● **Work instruction A**
Please decide whether each statement below agrees with the table configuration excerpt. For each one, answer yes or no and quote the words of the excerpt that decide it.
(i) Keeping the table configuration outside the main .json file is done by giving "tablesConfigPath" a file path.
(ii) When both "tables" and "tablesConfigPath" are supplied, "tables" takes precedence.
(iii) Both configurations shown use "SqlServer" as the data source type.
● **Work instruction B**
Write the next part of the table configuration excerpt, starting after its final sentence.

Table configuration is supplied by either the "tables" property or "tablesConfigPath" property.

If you want to keep your table configuration external to the main .json file this can be done by supplying "tablesConfigPath" with a file path. An example of this can be found in the example-configs directory in the example project.

External table config json

{
    "dataSource": {
    "type": "SqlServer",
    "config": {
       "name": "databasename",
       "userName": "databaseUserName",
       "password": "databasePassword",
       "server": "databaseServer"
    }   
  }, 
  "tablesConfigPath": "example-configs\\config-example2-table-config.json",
}

or embedded

{
    "dataSource": {
    "type": "SqlServer",
    "config": {
       "name": "databasename",
       "userName": "databaseUserName",
       "password": "databasePassword",
       "server": "databaseServer"
    }   
  }, 
  "tables": [... insert config here ...],
}

If both tables and tablesConfigPath is supplied then tablesConfigPath wins.

● **Information supplied**

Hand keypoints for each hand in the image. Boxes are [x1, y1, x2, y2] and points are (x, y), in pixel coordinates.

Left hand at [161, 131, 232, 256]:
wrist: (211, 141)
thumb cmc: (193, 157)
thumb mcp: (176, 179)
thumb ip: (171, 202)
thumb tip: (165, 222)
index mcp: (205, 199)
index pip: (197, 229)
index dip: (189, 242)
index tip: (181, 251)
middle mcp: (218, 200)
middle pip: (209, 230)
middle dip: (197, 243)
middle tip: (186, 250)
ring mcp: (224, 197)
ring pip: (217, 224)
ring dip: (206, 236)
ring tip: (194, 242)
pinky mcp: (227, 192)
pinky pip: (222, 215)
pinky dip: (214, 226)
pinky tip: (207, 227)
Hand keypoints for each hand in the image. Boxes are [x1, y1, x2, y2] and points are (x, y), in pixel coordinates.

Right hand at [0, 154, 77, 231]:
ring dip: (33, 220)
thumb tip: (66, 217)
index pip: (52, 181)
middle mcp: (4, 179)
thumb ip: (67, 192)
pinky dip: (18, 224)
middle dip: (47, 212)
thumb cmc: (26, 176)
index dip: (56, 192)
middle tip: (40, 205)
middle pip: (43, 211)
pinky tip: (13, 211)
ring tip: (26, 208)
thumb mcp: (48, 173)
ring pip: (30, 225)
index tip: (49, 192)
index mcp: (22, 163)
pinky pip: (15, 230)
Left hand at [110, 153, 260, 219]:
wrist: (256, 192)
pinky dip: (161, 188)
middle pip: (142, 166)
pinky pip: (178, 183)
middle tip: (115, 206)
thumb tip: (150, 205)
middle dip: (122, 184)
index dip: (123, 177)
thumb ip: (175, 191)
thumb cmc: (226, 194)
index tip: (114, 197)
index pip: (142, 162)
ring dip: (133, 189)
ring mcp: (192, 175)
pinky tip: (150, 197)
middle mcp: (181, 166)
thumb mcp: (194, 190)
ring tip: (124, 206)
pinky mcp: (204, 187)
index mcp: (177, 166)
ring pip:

● **Exercise output A**
(i) Yes: "this can be done by supplying "tablesConfigPath" with a file path"
(ii) No: "If both tables and tablesConfigPath is supplied then tablesConfigPath wins."
(iii) Yes: "type": "SqlServer"

● **Exercise output B**
Column Configuration

Property Name Values
type None, Bogus, FirstName, lastName, DateOfBirth, Rant, StringFormat, FullAddress, PhoneNumber
name Database column name
schema Name of the schema in which the tables lives, defaults to dbo
valueMappings Object with value mappings, e.g map "James" to "John"
useGenderColumn Name of the database column to use as for the gender
ignore true/false
min Minimum value to use for the given data type
max Maxiumum value to use for the given data type
stringFormatPattern From Bogus, numbers #, letters ?, or * random number or letter
useValue A hardcoded value to use for every row
retainNullValues true/false
retainEmptyStringValues true/false - when true if the existing value is null or empty (whitespace) then it will use the original value
useLocalValueMappings true/false
useGlobalValueMappings true/false
unique true/false - when true it will attempt to generate a unique value for this column
sqlValue Used when type is set to sql

Sql Value Configuration

When using data type Sql this allows you to get values from other tables within the same database. The configuration object is made up of the following properties

Property Name Values
query The query to use for the lookup, the current row will be passed into the query as parameters for use, see the example config above that uses @UserId. Columns are passed back into the query as parameters, any columns with spaces in their name, will be replaced with '_' . e.g. A column name "User Id" would become "User_Id"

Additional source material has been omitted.